Requirement: All lines of the listing below must be reproduced character for character.

BEGIN Dataset excerpts

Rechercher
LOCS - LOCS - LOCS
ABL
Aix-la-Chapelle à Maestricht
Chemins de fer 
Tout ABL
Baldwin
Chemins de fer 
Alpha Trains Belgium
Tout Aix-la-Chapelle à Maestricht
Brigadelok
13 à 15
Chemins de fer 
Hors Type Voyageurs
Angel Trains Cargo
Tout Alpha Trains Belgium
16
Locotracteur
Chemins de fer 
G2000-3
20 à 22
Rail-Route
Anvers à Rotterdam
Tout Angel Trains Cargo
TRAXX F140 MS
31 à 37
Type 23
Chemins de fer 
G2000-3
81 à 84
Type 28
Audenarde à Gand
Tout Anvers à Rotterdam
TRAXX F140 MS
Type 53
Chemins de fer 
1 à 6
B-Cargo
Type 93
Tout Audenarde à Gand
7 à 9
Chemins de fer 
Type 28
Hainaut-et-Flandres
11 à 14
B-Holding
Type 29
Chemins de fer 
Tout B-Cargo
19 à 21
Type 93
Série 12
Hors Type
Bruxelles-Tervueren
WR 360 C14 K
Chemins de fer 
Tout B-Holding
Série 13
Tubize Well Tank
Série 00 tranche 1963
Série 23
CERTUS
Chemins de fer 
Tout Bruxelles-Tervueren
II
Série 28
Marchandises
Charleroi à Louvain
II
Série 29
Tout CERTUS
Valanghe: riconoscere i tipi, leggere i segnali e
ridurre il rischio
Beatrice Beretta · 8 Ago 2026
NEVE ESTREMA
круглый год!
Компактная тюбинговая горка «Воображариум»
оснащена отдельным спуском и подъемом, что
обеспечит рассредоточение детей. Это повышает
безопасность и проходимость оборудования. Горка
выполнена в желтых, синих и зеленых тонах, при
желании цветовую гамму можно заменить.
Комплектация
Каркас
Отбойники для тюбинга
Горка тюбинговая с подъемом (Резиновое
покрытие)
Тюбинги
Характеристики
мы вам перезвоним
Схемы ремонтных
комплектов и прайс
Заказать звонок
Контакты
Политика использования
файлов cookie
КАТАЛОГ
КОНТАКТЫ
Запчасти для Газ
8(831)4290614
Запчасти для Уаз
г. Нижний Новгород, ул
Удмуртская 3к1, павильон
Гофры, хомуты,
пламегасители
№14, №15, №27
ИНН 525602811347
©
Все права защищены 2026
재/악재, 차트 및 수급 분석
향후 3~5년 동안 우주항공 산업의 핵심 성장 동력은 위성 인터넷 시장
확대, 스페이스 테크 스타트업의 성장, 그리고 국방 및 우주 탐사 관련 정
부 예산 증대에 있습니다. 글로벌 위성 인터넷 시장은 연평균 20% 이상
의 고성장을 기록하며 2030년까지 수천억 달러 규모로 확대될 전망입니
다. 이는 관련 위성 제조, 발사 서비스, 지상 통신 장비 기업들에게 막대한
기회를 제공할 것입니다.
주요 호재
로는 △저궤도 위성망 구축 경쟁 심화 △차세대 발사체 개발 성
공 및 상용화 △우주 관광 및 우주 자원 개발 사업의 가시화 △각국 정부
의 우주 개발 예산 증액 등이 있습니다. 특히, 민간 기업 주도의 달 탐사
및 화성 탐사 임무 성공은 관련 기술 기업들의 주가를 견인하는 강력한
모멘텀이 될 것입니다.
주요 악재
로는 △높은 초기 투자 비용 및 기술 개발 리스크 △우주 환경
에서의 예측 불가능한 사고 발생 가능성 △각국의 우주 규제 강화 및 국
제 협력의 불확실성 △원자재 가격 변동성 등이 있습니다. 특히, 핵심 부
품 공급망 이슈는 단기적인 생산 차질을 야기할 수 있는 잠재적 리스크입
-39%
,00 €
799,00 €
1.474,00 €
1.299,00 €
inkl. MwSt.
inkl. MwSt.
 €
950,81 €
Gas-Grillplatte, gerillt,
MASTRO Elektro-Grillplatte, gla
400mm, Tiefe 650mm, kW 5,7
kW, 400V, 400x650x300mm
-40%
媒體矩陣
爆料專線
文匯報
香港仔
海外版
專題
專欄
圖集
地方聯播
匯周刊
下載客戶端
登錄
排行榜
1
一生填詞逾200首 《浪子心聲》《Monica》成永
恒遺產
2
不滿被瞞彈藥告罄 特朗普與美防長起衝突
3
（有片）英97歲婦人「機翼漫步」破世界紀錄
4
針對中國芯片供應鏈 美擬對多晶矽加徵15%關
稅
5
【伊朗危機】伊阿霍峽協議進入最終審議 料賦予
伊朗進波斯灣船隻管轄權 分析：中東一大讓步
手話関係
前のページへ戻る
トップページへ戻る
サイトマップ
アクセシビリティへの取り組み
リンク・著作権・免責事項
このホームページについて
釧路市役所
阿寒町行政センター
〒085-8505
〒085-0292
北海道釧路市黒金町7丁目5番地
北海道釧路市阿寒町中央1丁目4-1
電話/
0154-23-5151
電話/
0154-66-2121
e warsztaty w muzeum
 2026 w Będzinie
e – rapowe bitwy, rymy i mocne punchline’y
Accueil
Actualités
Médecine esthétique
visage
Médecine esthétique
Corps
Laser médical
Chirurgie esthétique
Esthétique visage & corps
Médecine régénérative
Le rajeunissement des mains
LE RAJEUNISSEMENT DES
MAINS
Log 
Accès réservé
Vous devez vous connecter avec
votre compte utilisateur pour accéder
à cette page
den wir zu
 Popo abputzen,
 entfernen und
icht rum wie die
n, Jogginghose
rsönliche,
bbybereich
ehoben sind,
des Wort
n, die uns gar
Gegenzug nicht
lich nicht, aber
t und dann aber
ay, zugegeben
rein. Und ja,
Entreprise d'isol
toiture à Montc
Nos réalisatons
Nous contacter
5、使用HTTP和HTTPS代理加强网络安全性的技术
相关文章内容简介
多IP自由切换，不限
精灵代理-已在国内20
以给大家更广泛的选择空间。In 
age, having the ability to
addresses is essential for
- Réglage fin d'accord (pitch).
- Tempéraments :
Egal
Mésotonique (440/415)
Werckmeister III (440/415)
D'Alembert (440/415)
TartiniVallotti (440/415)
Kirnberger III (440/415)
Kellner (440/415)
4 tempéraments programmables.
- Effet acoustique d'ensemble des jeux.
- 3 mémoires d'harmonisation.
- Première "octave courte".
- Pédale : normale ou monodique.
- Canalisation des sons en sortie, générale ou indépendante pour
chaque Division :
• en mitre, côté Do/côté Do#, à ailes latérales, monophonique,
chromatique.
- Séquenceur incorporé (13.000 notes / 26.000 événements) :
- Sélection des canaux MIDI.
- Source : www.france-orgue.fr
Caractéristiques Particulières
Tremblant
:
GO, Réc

END Dataset excerpts

Expected output:
Rechercher
LOCS - LOCS - LOCS
ABL
Aix-la-Chapelle à Maestricht
Chemins de fer 
Tout ABL
Baldwin
Chemins de fer 
Alpha Trains Belgium
Tout Aix-la-Chapelle à Maestricht
Brigadelok
13 à 15
Chemins de fer 
Hors Type Voyageurs
Angel Trains Cargo
Tout Alpha Trains Belgium
16
Locotracteur
Chemins de fer 
G2000-3
20 à 22
Rail-Route
Anvers à Rotterdam
Tout Angel Trains Cargo
TRAXX F140 MS
31 à 37
Type 23
Chemins de fer 
G2000-3
81 à 84
Type 28
Audenarde à Gand
Tout Anvers à Rotterdam
TRAXX F140 MS
Type 53
Chemins de fer 
1 à 6
B-Cargo
Type 93
Tout Audenarde à Gand
7 à 9
Chemins de fer 
Type 28
Hainaut-et-Flandres
11 à 14
B-Holding
Type 29
Chemins de fer 
Tout B-Cargo
19 à 21
Type 93
Série 12
Hors Type
Bruxelles-Tervueren
WR 360 C14 K
Chemins de fer 
Tout B-Holding
Série 13
Tubize Well Tank
Série 00 tranche 1963
Série 23
CERTUS
Chemins de fer 
Tout Bruxelles-Tervueren
II
Série 28
Marchandises
Charleroi à Louvain
II
Série 29
Tout CERTUS
Valanghe: riconoscere i tipi, leggere i segnali e
ridurre il rischio
Beatrice Beretta · 8 Ago 2026
NEVE ESTREMA
круглый год!
Компактная тюбинговая горка «Воображариум»
оснащена отдельным спуском и подъемом, что
обеспечит рассредоточение детей. Это повышает
безопасность и проходимость оборудования. Горка
выполнена в желтых, синих и зеленых тонах, при
желании цветовую гамму можно заменить.
Комплектация
Каркас
Отбойники для тюбинга
Горка тюбинговая с подъемом (Резиновое
покрытие)
Тюбинги
Характеристики
мы вам перезвоним
Схемы ремонтных
комплектов и прайс
Заказать звонок
Контакты
Политика использования
файлов cookie
КАТАЛОГ
КОНТАКТЫ
Запчасти для Газ
8(831)4290614
Запчасти для Уаз
г. Нижний Новгород, ул
Удмуртская 3к1, павильон
Гофры, хомуты,
пламегасители
№14, №15, №27
ИНН 525602811347
©
Все права защищены 2026
재/악재, 차트 및 수급 분석
향후 3~5년 동안 우주항공 산업의 핵심 성장 동력은 위성 인터넷 시장
확대, 스페이스 테크 스타트업의 성장, 그리고 국방 및 우주 탐사 관련 정
부 예산 증대에 있습니다. 글로벌 위성 인터넷 시장은 연평균 20% 이상
의 고성장을 기록하며 2030년까지 수천억 달러 규모로 확대될 전망입니
다. 이는 관련 위성 제조, 발사 서비스, 지상 통신 장비 기업들에게 막대한
기회를 제공할 것입니다.
주요 호재
로는 △저궤도 위성망 구축 경쟁 심화 △차세대 발사체 개발 성
공 및 상용화 △우주 관광 및 우주 자원 개발 사업의 가시화 △각국 정부
의 우주 개발 예산 증액 등이 있습니다. 특히, 민간 기업 주도의 달 탐사
및 화성 탐사 임무 성공은 관련 기술 기업들의 주가를 견인하는 강력한
모멘텀이 될 것입니다.
주요 악재
로는 △높은 초기 투자 비용 및 기술 개발 리스크 △우주 환경
에서의 예측 불가능한 사고 발생 가능성 △각국의 우주 규제 강화 및 국
제 협력의 불확실성 △원자재 가격 변동성 등이 있습니다. 특히, 핵심 부
품 공급망 이슈는 단기적인 생산 차질을 야기할 수 있는 잠재적 리스크입
-39%
,00 €
799,00 €
1.474,00 €
1.299,00 €
inkl. MwSt.
inkl. MwSt.
 €
950,81 €
Gas-Grillplatte, gerillt,
MASTRO Elektro-Grillplatte, gla
400mm, Tiefe 650mm, kW 5,7
kW, 400V, 400x650x300mm
-40%
媒體矩陣
爆料專線
文匯報
香港仔
海外版
專題
專欄
圖集
地方聯播
匯周刊
下載客戶端
登錄
排行榜
1
一生填詞逾200首 《浪子心聲》《Monica》成永
恒遺產
2
不滿被瞞彈藥告罄 特朗普與美防長起衝突
3
（有片）英97歲婦人「機翼漫步」破世界紀錄
4
針對中國芯片供應鏈 美擬對多晶矽加徵15%關
稅
5
【伊朗危機】伊阿霍峽協議進入最終審議 料賦予
伊朗進波斯灣船隻管轄權 分析：中東一大讓步
手話関係
前のページへ戻る
トップページへ戻る
サイトマップ
アクセシビリティへの取り組み
リンク・著作権・免責事項
このホームページについて
釧路市役所
阿寒町行政センター
〒085-8505
〒085-0292
北海道釧路市黒金町7丁目5番地
北海道釧路市阿寒町中央1丁目4-1
電話/
0154-23-5151
電話/
0154-66-2121
e warsztaty w muzeum
 2026 w Będzinie
e – rapowe bitwy, rymy i mocne punchline’y
Accueil
Actualités
Médecine esthétique
visage
Médecine esthétique
Corps
Laser médical
Chirurgie esthétique
Esthétique visage & corps
Médecine régénérative
Le rajeunissement des mains
LE RAJEUNISSEMENT DES
MAINS
Log 
Accès réservé
Vous devez vous connecter avec
votre compte utilisateur pour accéder
à cette page
den wir zu
 Popo abputzen,
 entfernen und
icht rum wie die
n, Jogginghose
rsönliche,
bbybereich
ehoben sind,
des Wort
n, die uns gar
Gegenzug nicht
lich nicht, aber
t und dann aber
ay, zugegeben
rein. Und ja,
Entreprise d'isol
toiture à Montc
Nos réalisatons
Nous contacter
5、使用HTTP和HTTPS代理加强网络安全性的技术
相关文章内容简介
多IP自由切换，不限
精灵代理-已在国内20
以给大家更广泛的选择空间。In 
age, having the ability to
addresses is essential for
- Réglage fin d'accord (pitch).
- Tempéraments :
Egal
Mésotonique (440/415)
Werckmeister III (440/415)
D'Alembert (440/415)
TartiniVallotti (440/415)
Kirnberger III (440/415)
Kellner (440/415)
4 tempéraments programmables.
- Effet acoustique d'ensemble des jeux.
- 3 mémoires d'harmonisation.
- Première "octave courte".
- Pédale : normale ou monodique.
- Canalisation des sons en sortie, générale ou indépendante pour
chaque Division :
• en mitre, côté Do/côté Do#, à ailes latérales, monophonique,
chromatique.
- Séquenceur incorporé (13.000 notes / 26.000 événements) :
- Sélection des canaux MIDI.
- Source : www.france-orgue.fr
Caractéristiques Particulières
Tremblant
:
GO, Réc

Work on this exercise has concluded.